1993 Temmuzunda Sivas Madımak Oteli’nde 34 aydının yakıldığı ‘Sivas Katliamı’ndan son anda kurtuldu. Nesin Sivas Katliamı’nı şu sözlerle anlattı:
“Tarihler 1 Temmuz 1993 idi. 4. Pir Sultan Abdal Şenlikleri için Sivas’taydık. Daha şehre gelmeden, özellikle benim hakkımda bildiriler yayımlanmaya başlanmış, hedef gösterilmiştim. İlk günden itibaren gerginlik had safhadaydı. 2 Temmuz günü ise yerel gazetelerde kullanılan sözler, bir nevi olacakların habercisiydi.
…Zaten gün içerisinde gerginlik şehrin belli yerlerinde iyiden iyiye tırmanmıştı. Akşam saat 5 sularında ise gözü dönmüş kalabalık Madımak Oteli’nin önündeydi. (…)

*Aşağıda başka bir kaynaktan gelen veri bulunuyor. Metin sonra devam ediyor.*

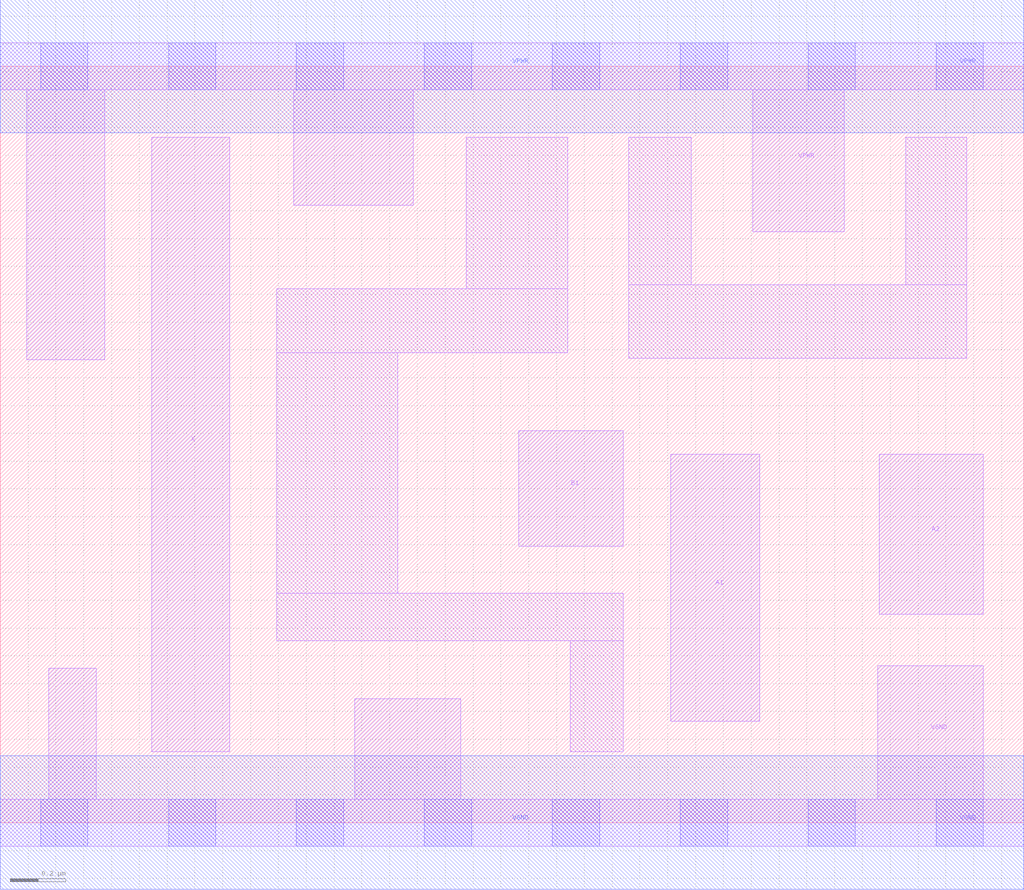
<source format=lef>
# Copyright 2020 The SkyWater PDK Authors
#
# Licensed under the Apache License, Version 2.0 (the "License");
# you may not use this file except in compliance with the License.
# You may obtain a copy of the License at
#
#     https://www.apache.org/licenses/LICENSE-2.0
#
# Unless required by applicable law or agreed to in writing, software
# distributed under the License is distributed on an "AS IS" BASIS,
# WITHOUT WARRANTIES OR CONDITIONS OF ANY KIND, either express or implied.
# See the License for the specific language governing permissions and
# limitations under the License.
#
# SPDX-License-Identifier: Apache-2.0

VERSION 5.7 ;
  NAMESCASESENSITIVE ON ;
  NOWIREEXTENSIONATPIN ON ;
  DIVIDERCHAR "/" ;
  BUSBITCHARS "[]" ;
UNITS
  DATABASE MICRONS 200 ;
END UNITS
PROPERTYDEFINITIONS
  MACRO maskLayoutSubType STRING ;
  MACRO prCellType STRING ;
  MACRO originalViewName STRING ;
END PROPERTYDEFINITIONS
MACRO sky130_fd_sc_hdll__a21o_2
  CLASS CORE ;
  FOREIGN sky130_fd_sc_hdll__a21o_2 ;
  ORIGIN  0.000000  0.000000 ;
  SIZE  3.680000 BY  2.720000 ;
  SYMMETRY X Y R90 ;
  SITE unithd ;
  PIN A1
    ANTENNAGATEAREA  0.277500 ;
    DIRECTION INPUT ;
    USE SIGNAL ;
    PORT
      LAYER li1 ;
        RECT 2.410000 0.365000 2.730000 1.325000 ;
    END
  END A1
  PIN A2
    ANTENNAGATEAREA  0.277500 ;
    DIRECTION INPUT ;
    USE SIGNAL ;
    PORT
      LAYER li1 ;
        RECT 3.160000 0.750000 3.535000 1.325000 ;
    END
  END A2
  PIN B1
    ANTENNAGATEAREA  0.277500 ;
    DIRECTION INPUT ;
    USE SIGNAL ;
    PORT
      LAYER li1 ;
        RECT 1.865000 0.995000 2.240000 1.410000 ;
    END
  END B1
  PIN VGND
    ANTENNADIFFAREA  0.854750 ;
    DIRECTION INOUT ;
    USE SIGNAL ;
    PORT
      LAYER li1 ;
        RECT 0.000000 -0.085000 3.680000 0.085000 ;
        RECT 0.175000  0.085000 0.345000 0.555000 ;
        RECT 1.275000  0.085000 1.655000 0.445000 ;
        RECT 3.155000  0.085000 3.535000 0.565000 ;
      LAYER mcon ;
        RECT 0.145000 -0.085000 0.315000 0.085000 ;
        RECT 0.605000 -0.085000 0.775000 0.085000 ;
        RECT 1.065000 -0.085000 1.235000 0.085000 ;
        RECT 1.525000 -0.085000 1.695000 0.085000 ;
        RECT 1.985000 -0.085000 2.155000 0.085000 ;
        RECT 2.445000 -0.085000 2.615000 0.085000 ;
        RECT 2.905000 -0.085000 3.075000 0.085000 ;
        RECT 3.365000 -0.085000 3.535000 0.085000 ;
      LAYER met1 ;
        RECT 0.000000 -0.240000 3.680000 0.240000 ;
    END
  END VGND
  PIN VPWR
    ANTENNADIFFAREA  0.935000 ;
    DIRECTION INOUT ;
    USE SIGNAL ;
    PORT
      LAYER li1 ;
        RECT 0.000000 2.635000 3.680000 2.805000 ;
        RECT 0.095000 1.665000 0.375000 2.635000 ;
        RECT 1.055000 2.220000 1.485000 2.635000 ;
        RECT 2.705000 2.125000 3.035000 2.635000 ;
      LAYER mcon ;
        RECT 0.145000 2.635000 0.315000 2.805000 ;
        RECT 0.605000 2.635000 0.775000 2.805000 ;
        RECT 1.065000 2.635000 1.235000 2.805000 ;
        RECT 1.525000 2.635000 1.695000 2.805000 ;
        RECT 1.985000 2.635000 2.155000 2.805000 ;
        RECT 2.445000 2.635000 2.615000 2.805000 ;
        RECT 2.905000 2.635000 3.075000 2.805000 ;
        RECT 3.365000 2.635000 3.535000 2.805000 ;
      LAYER met1 ;
        RECT 0.000000 2.480000 3.680000 2.960000 ;
    END
  END VPWR
  PIN X
    ANTENNADIFFAREA  0.629500 ;
    DIRECTION OUTPUT ;
    USE SIGNAL ;
    PORT
      LAYER li1 ;
        RECT 0.545000 0.255000 0.825000 2.465000 ;
    END
  END X
  OBS
    LAYER li1 ;
      RECT 0.995000 0.655000 2.240000 0.825000 ;
      RECT 0.995000 0.825000 1.430000 1.690000 ;
      RECT 0.995000 1.690000 2.040000 1.920000 ;
      RECT 1.675000 1.920000 2.040000 2.465000 ;
      RECT 2.050000 0.255000 2.240000 0.655000 ;
      RECT 2.260000 1.670000 3.475000 1.935000 ;
      RECT 2.260000 1.935000 2.485000 2.465000 ;
      RECT 3.255000 1.935000 3.475000 2.465000 ;
  END
  PROPERTY maskLayoutSubType "abstract" ;
  PROPERTY prCellType "standard" ;
  PROPERTY originalViewName "layout" ;
END sky130_fd_sc_hdll__a21o_2

</source>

Ancak kalabalığın öfkesi dinmiyor, güruhu sakinleştirmek adına konuşan belediye başkanı ne kadar reddetse de ‘gazamız mübarek olsun’ sözüyle adeta çığırtkanlık yapıyordu. Bundan sonra olacaklar kitle psikolojisinin sonuçlarıydı. ‘Cumhuriyet Sivas’ta kuruldu, Sivas’ta yıkılacak’, ‘Laiklere ölüm’, ‘Yaşasın şeriat’ ve ‘Sivas, Aziz’e mezar olacak’ sloganları, aslında hedefin sadece ben olmadığımı anlatmaya çalışıyor gibiydi.
İlk fitil ateşlendi.”
İki yıl sonra bir imza günü sonrası Çeşme’de kalp krizi sonucu yaşamını yitirdi.